EXERCISE:
Set down the whole listing below exactly, without pictures.

Segment Open

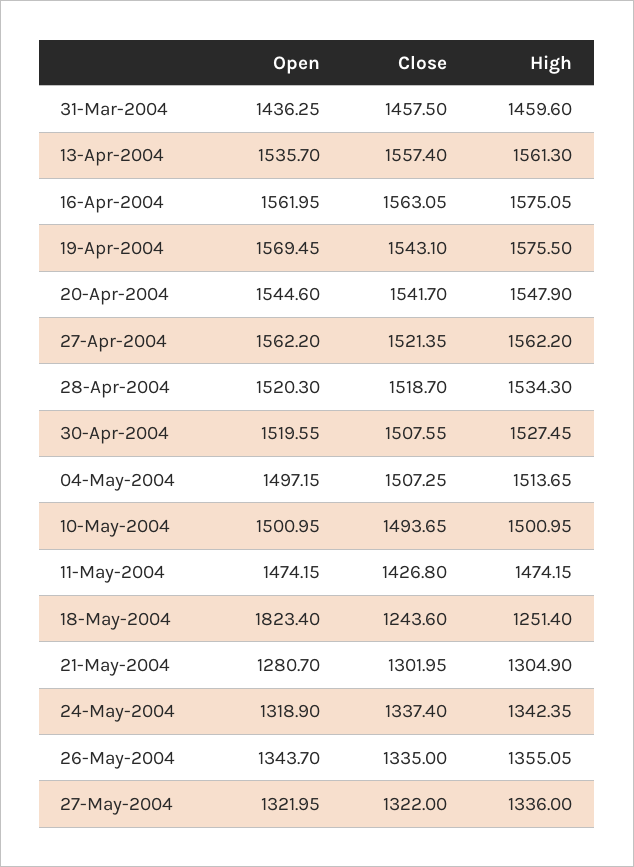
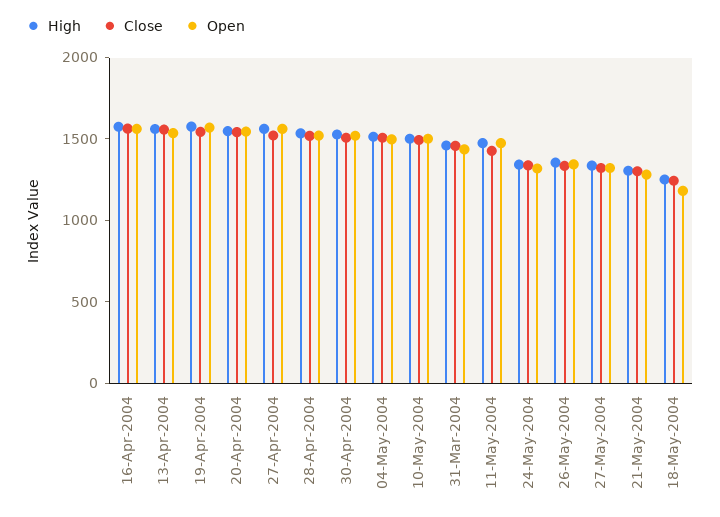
Open, 18-May-2004: 1823.4 -> 1200

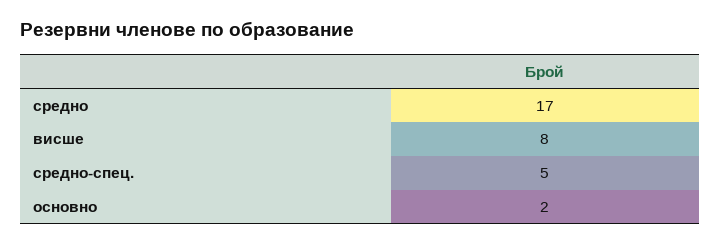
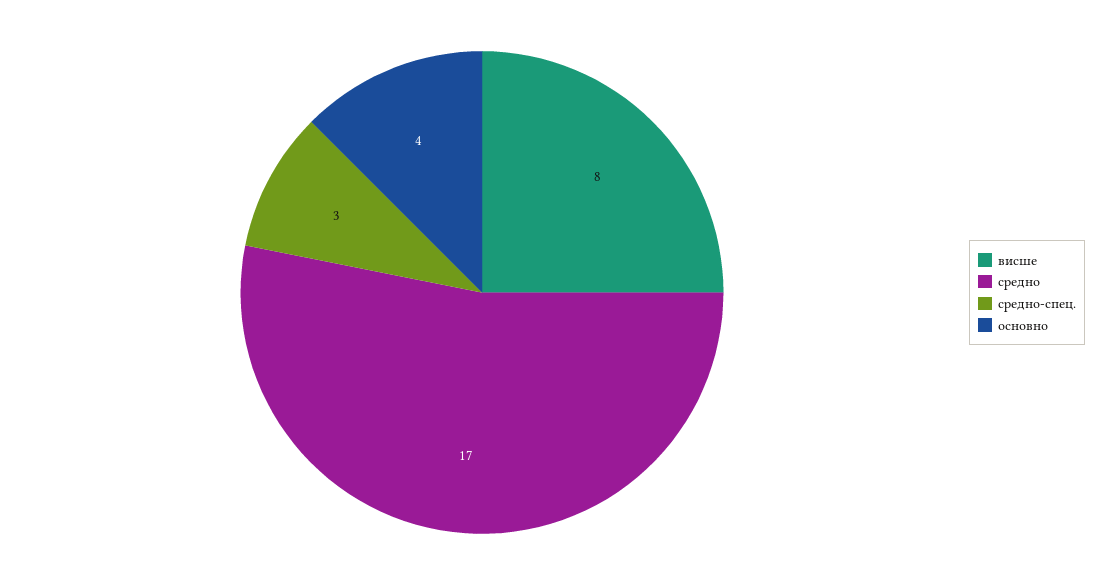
средно-спец.: 5 -> 3
основно: 2 -> 4

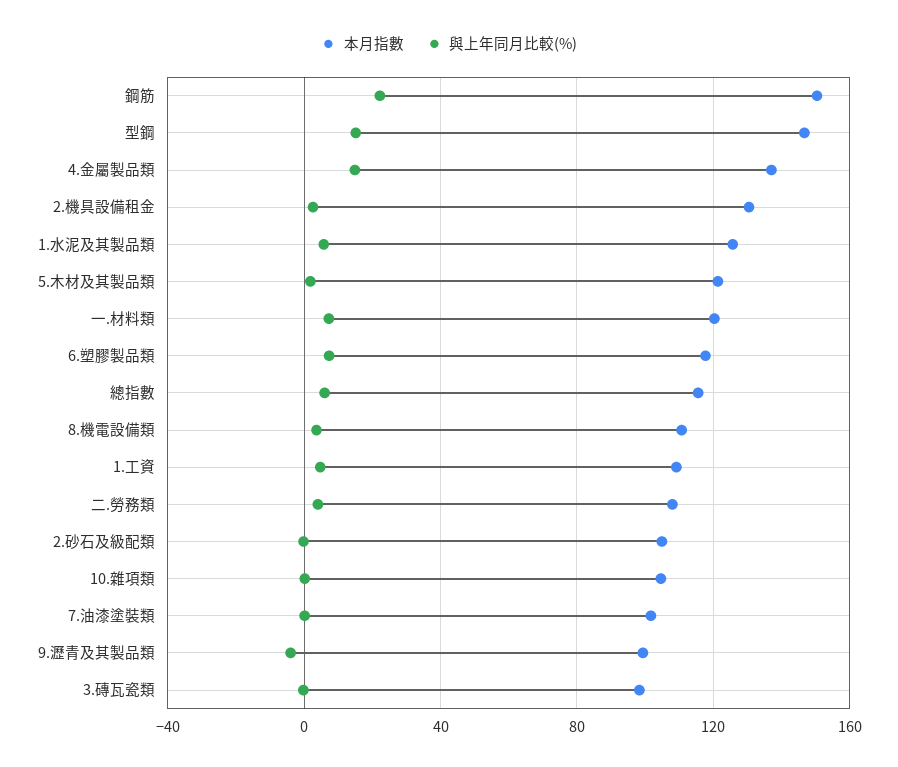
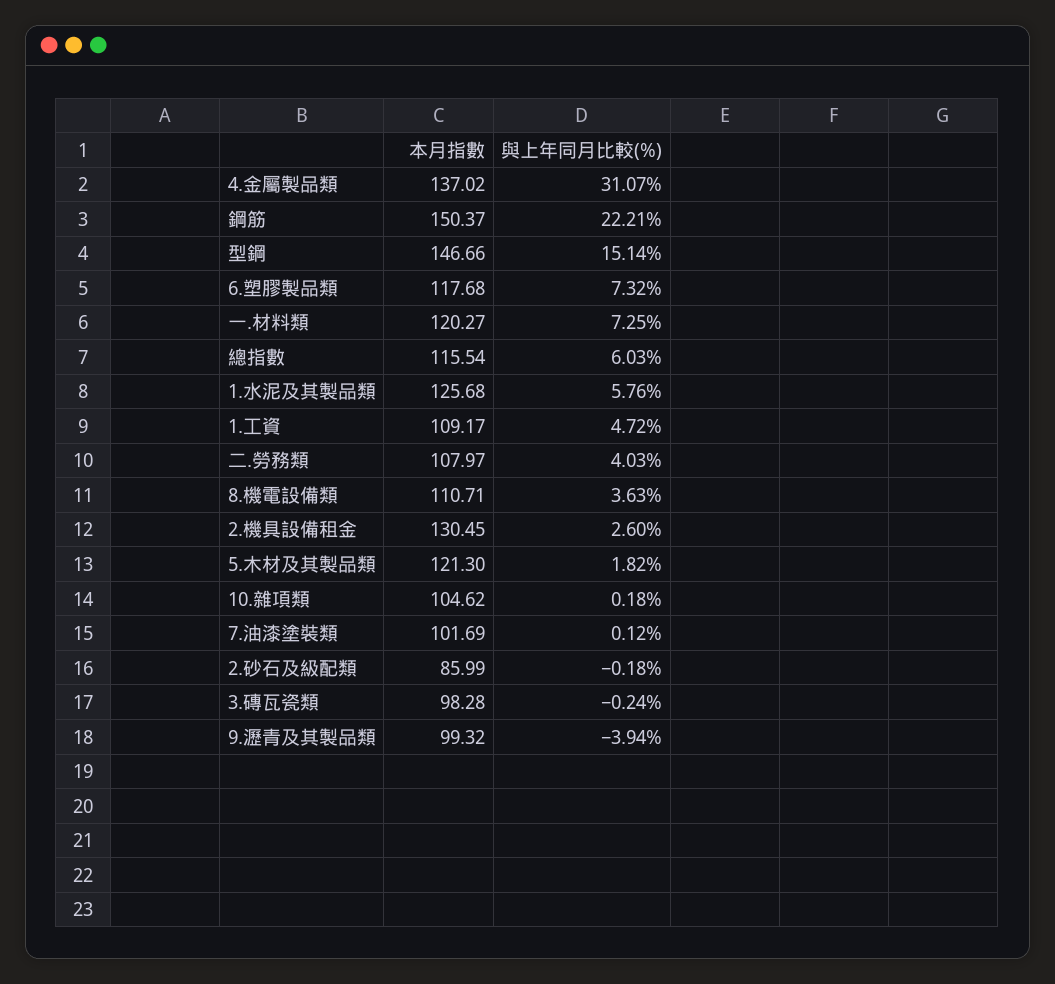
與上年同月比較(%), 4.金屬製品類: 15 -> 31.07
本月指數, 2.砂石及級配類: 105 -> 85.99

Segment Closed

ANSWER FOR THIS EXERCISE:
Open, 18-May-2004: 1823.4 -> 1200

средно-спец.: 5 -> 3
основно: 2 -> 4

與上年同月比較(%), 4.金屬製品類: 15 -> 31.07
本月指數, 2.砂石及級配類: 105 -> 85.99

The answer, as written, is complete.